GIVEN RECORDS:
§ §
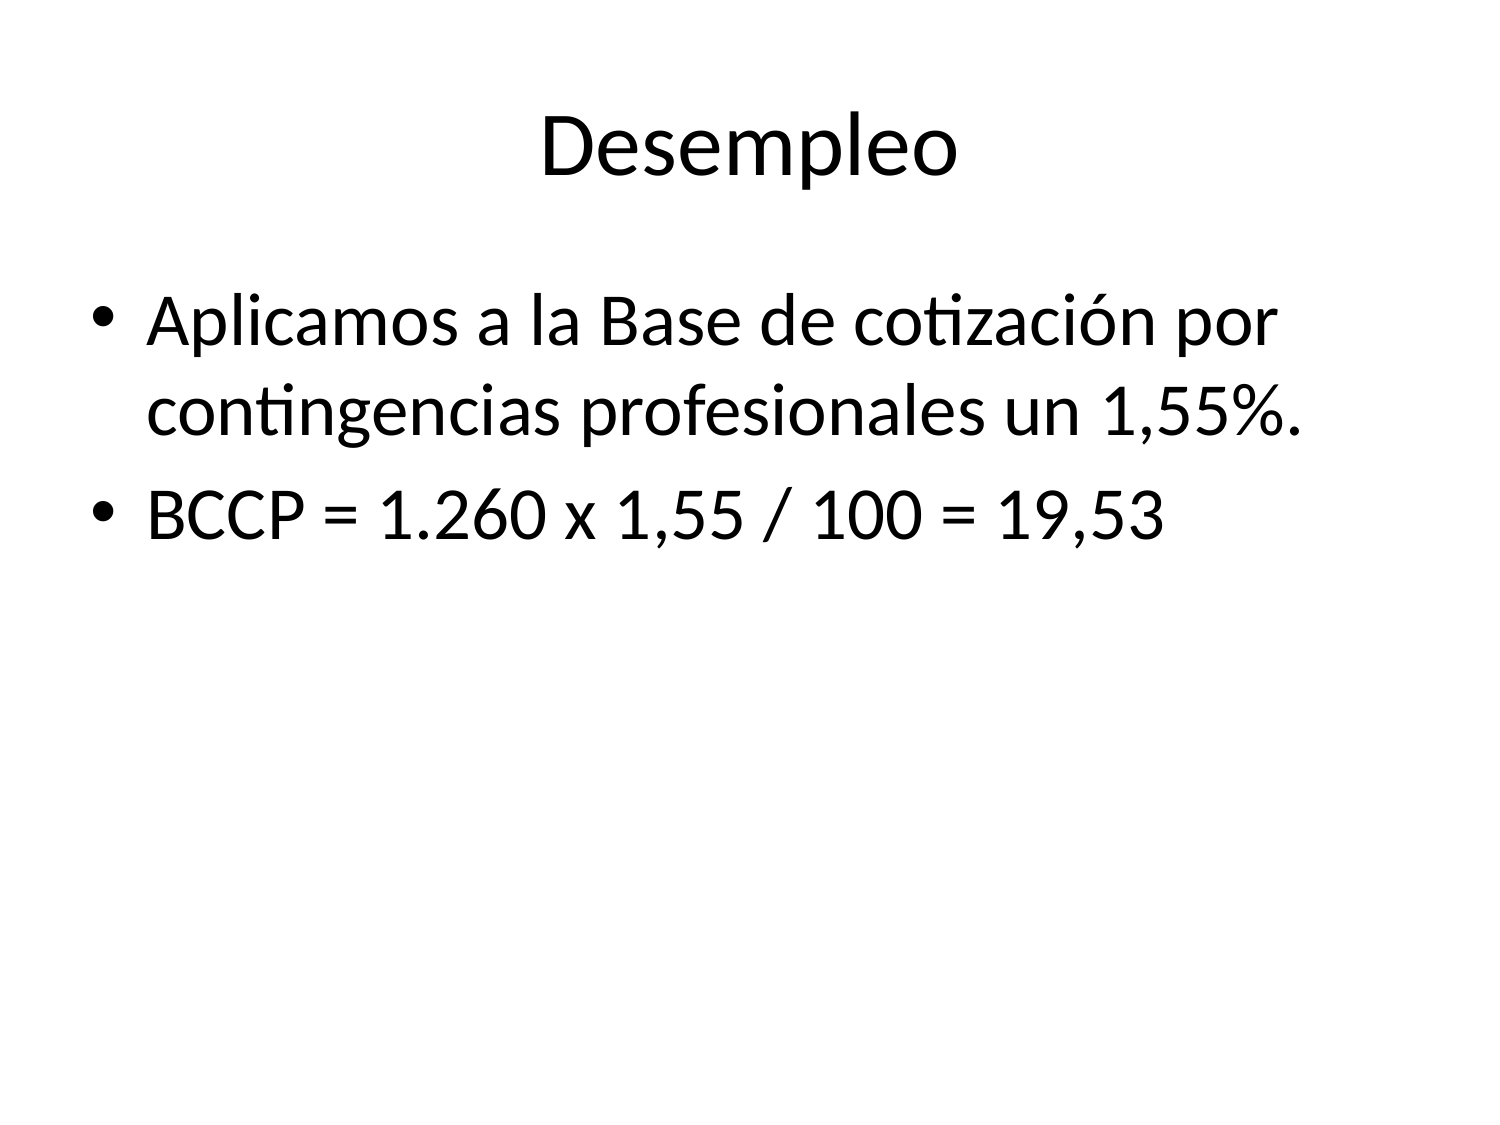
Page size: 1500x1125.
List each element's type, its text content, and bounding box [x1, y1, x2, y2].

title Desempleo [75, 45, 1425, 233]
list Aplicamos a la Base de cotización por contingencias profesionales un 1,55%. BCCP = 1.260 x 1,55 / 100 = 19,53 [75, 262, 1425, 787]
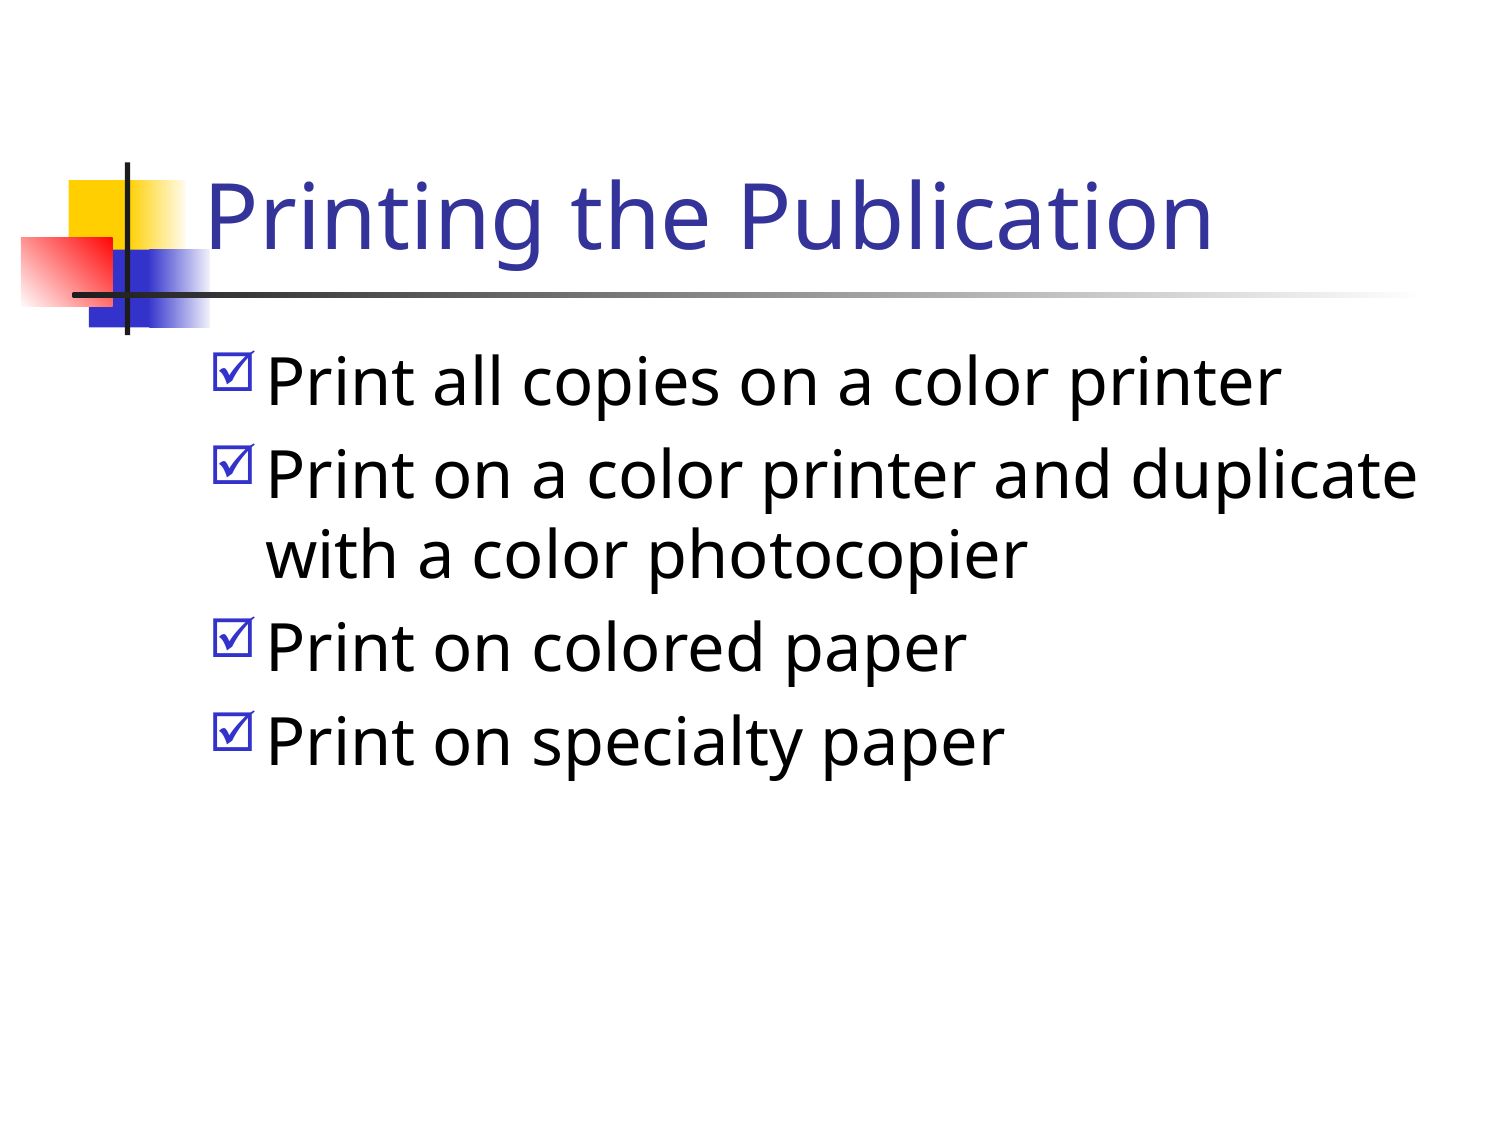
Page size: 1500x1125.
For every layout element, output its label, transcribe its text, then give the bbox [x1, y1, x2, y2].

title Printing the Publication [188, 34, 1468, 276]
list Print all copies on a color printer Print on a color printer and duplicate with a color photocopier Print on colored paper Print on specialty paper [193, 330, 1470, 1007]
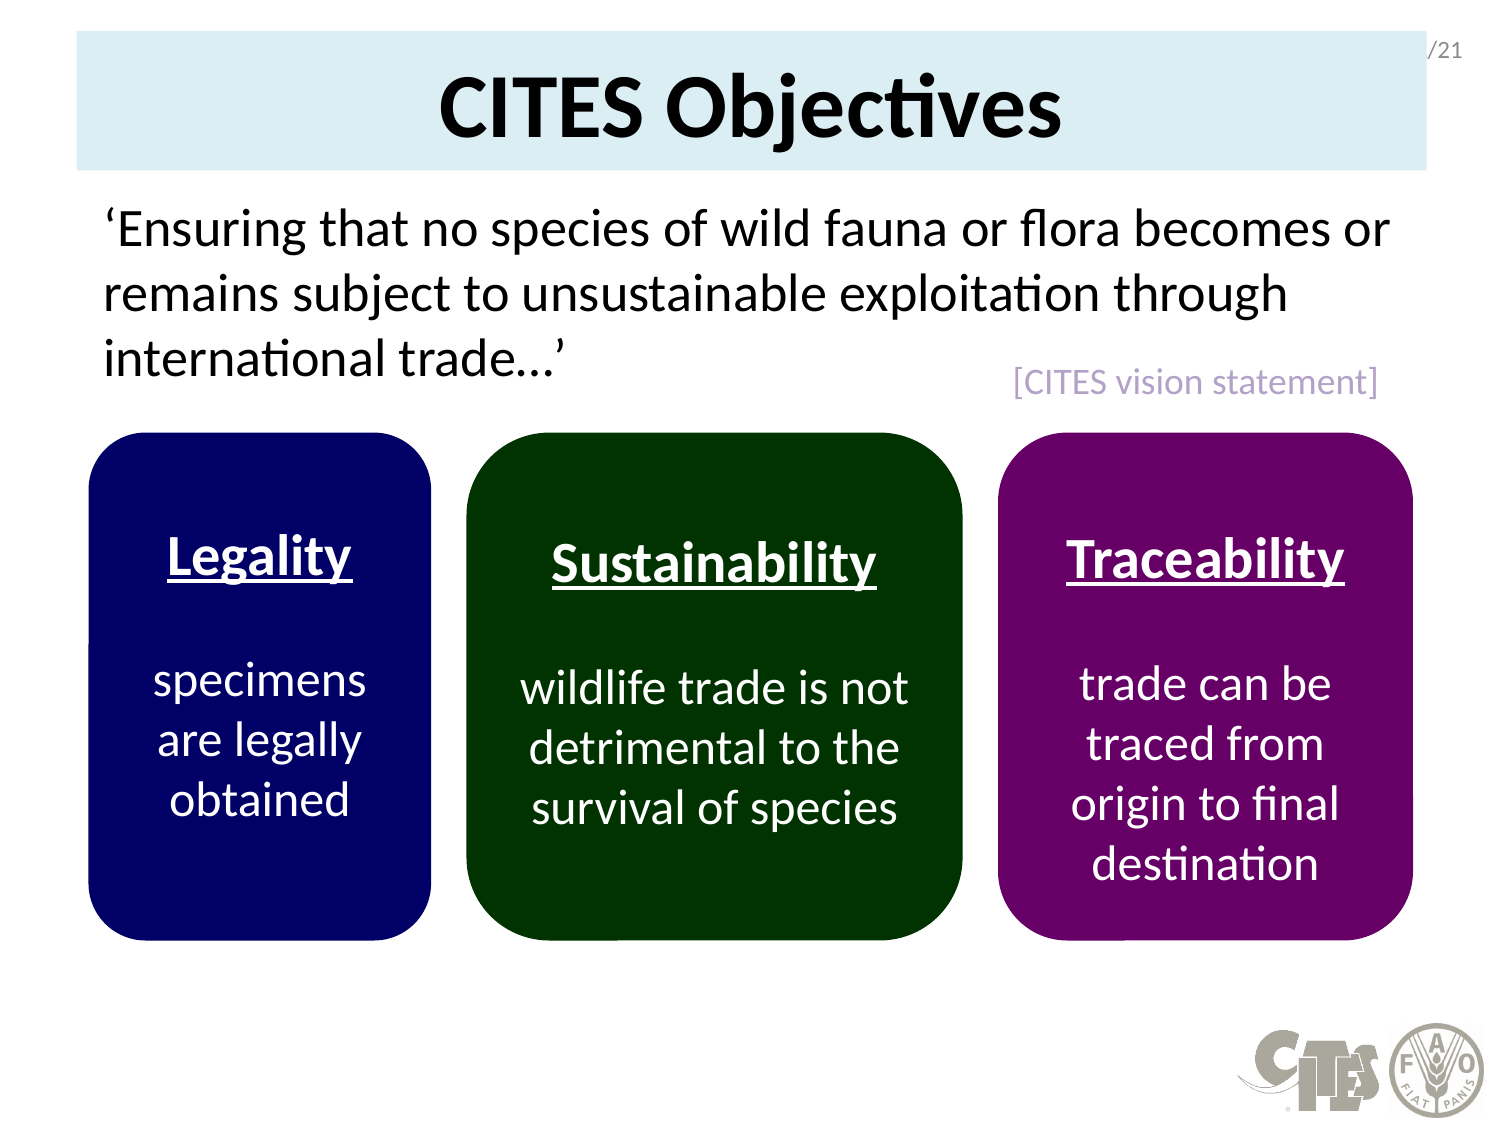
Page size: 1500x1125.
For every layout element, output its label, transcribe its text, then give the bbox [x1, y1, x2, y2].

text_box Traceability trade can be traced from origin to final destination [995, 430, 1416, 943]
list ‘Ensuring that no species of wild fauna or flora becomes or remains subject to unsustainable exploitation through international trade…’ [88, 184, 1427, 386]
text_box Legality specimens are legally obtained [86, 430, 434, 943]
slide_number 2 [1128, 19, 1478, 79]
text_box [CITES vision statement] [998, 349, 1459, 410]
text_box Sustainability wildlife trade is not detrimental to the survival of species [464, 430, 965, 943]
title CITES Objectives [76, 30, 1427, 171]
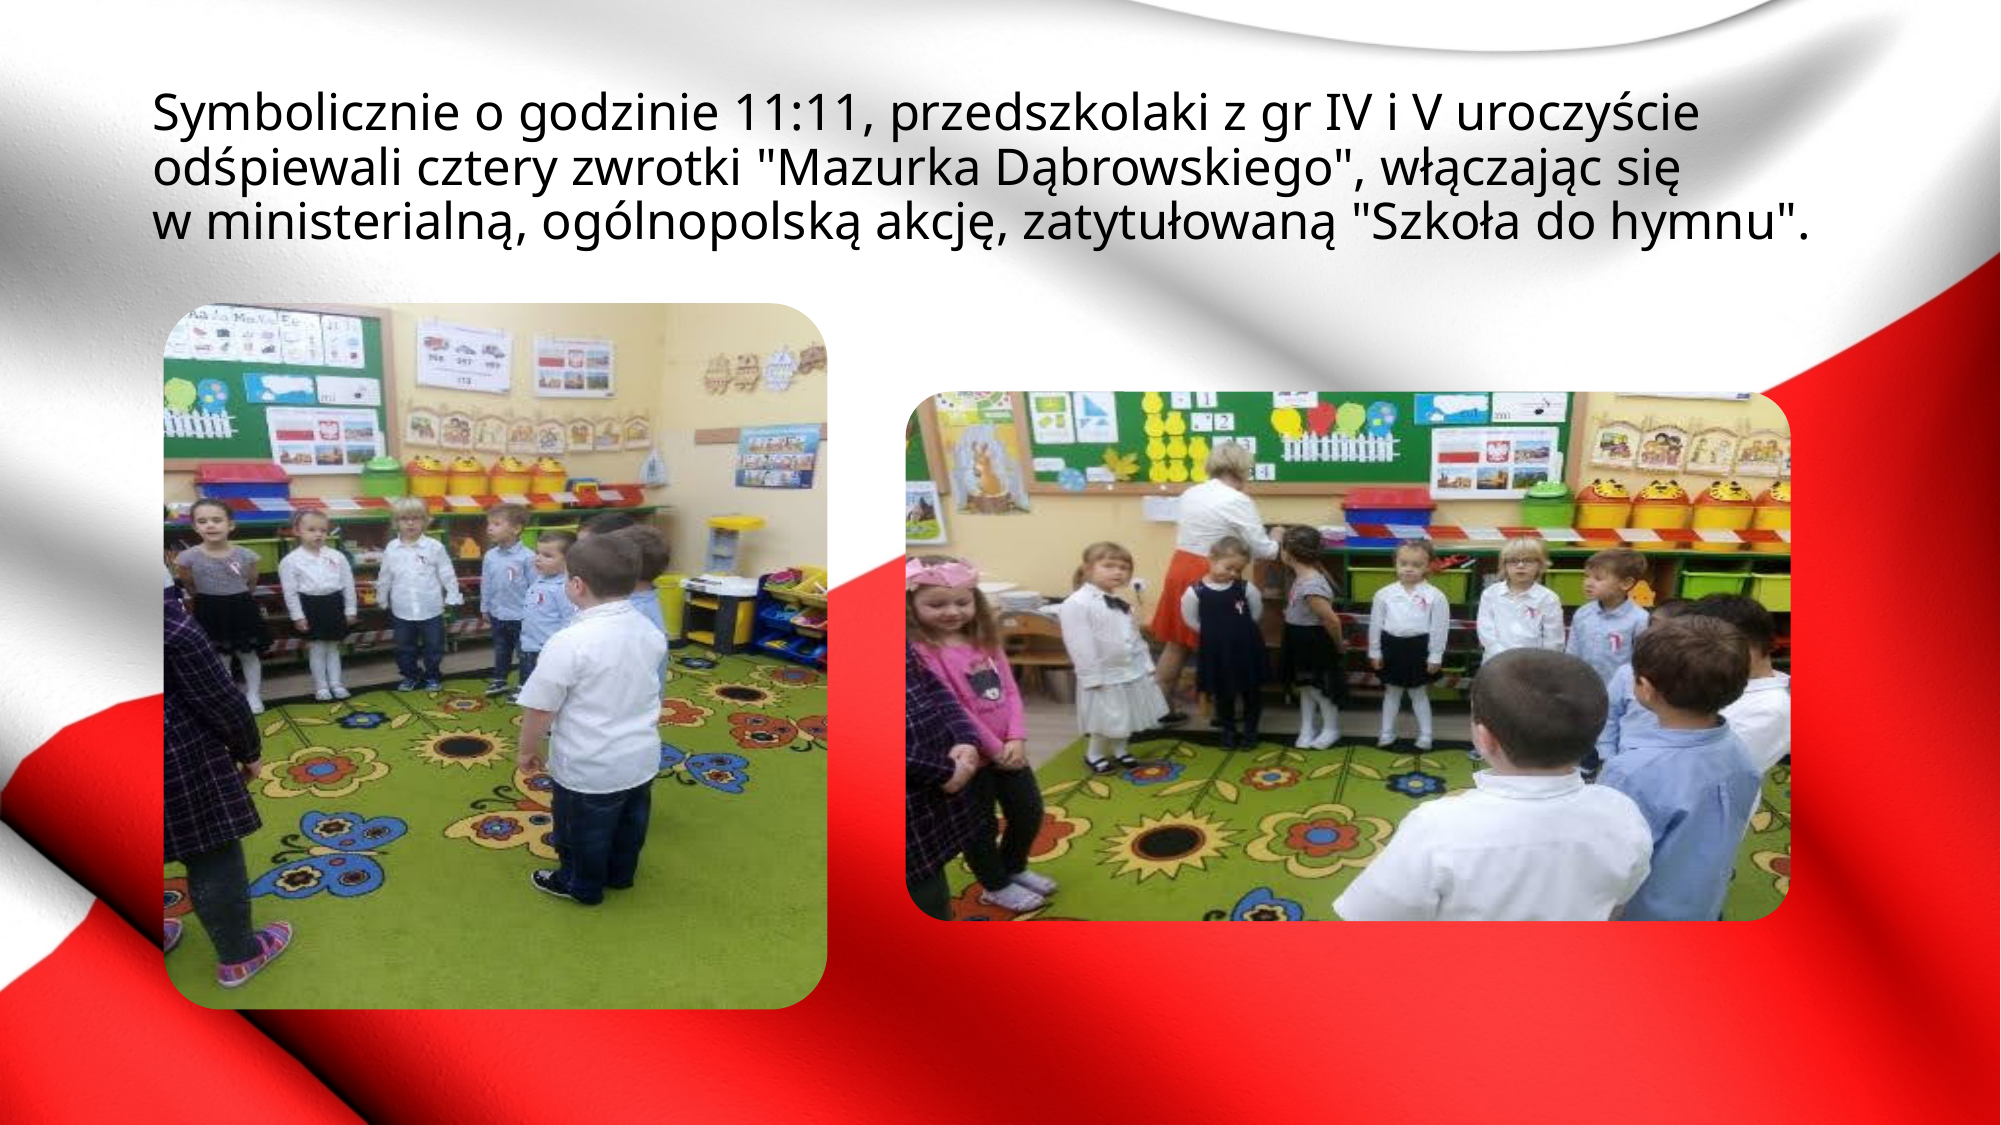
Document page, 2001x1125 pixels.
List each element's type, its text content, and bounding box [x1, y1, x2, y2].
§ §
WHAT NEEDS TO BE DONE: Output each record above exactly as it stands, excluding all pictures.

EXERCISE RESULT:
Page size: 1500x1125.
List each element's type, its text content, and bounding box [x1, y1, x2, y2].

title Desempleo [75, 45, 1425, 233]
list Aplicamos a la Base de cotización por contingencias profesionales un 1,55%. BCCP = 1.260 x 1,55 / 100 = 19,53 [75, 262, 1425, 787]
Page size: 1500x1125.
For every layout element, output its label, transcribe its text, then give the bbox [x1, y1, x2, y2].

title Printing the Publication [188, 34, 1468, 276]
list Print all copies on a color printer Print on a color printer and duplicate with a color photocopier Print on colored paper Print on specialty paper [193, 330, 1470, 1007]
Page size: 1500x1125.
For every layout element, output its label, transcribe its text, then give the bbox [x1, y1, x2, y2].

text_box Traceability trade can be traced from origin to final destination [995, 430, 1416, 943]
list ‘Ensuring that no species of wild fauna or flora becomes or remains subject to unsustainable exploitation through international trade…’ [88, 184, 1427, 386]
text_box Legality specimens are legally obtained [86, 430, 434, 943]
slide_number 2 [1128, 19, 1478, 79]
text_box [CITES vision statement] [998, 349, 1459, 410]
text_box Sustainability wildlife trade is not detrimental to the survival of species [464, 430, 965, 943]
title CITES Objectives [76, 30, 1427, 171]
Document page, 2001x1125 pixels.
List each element's type, its text content, and bounding box [x1, y1, x2, y2].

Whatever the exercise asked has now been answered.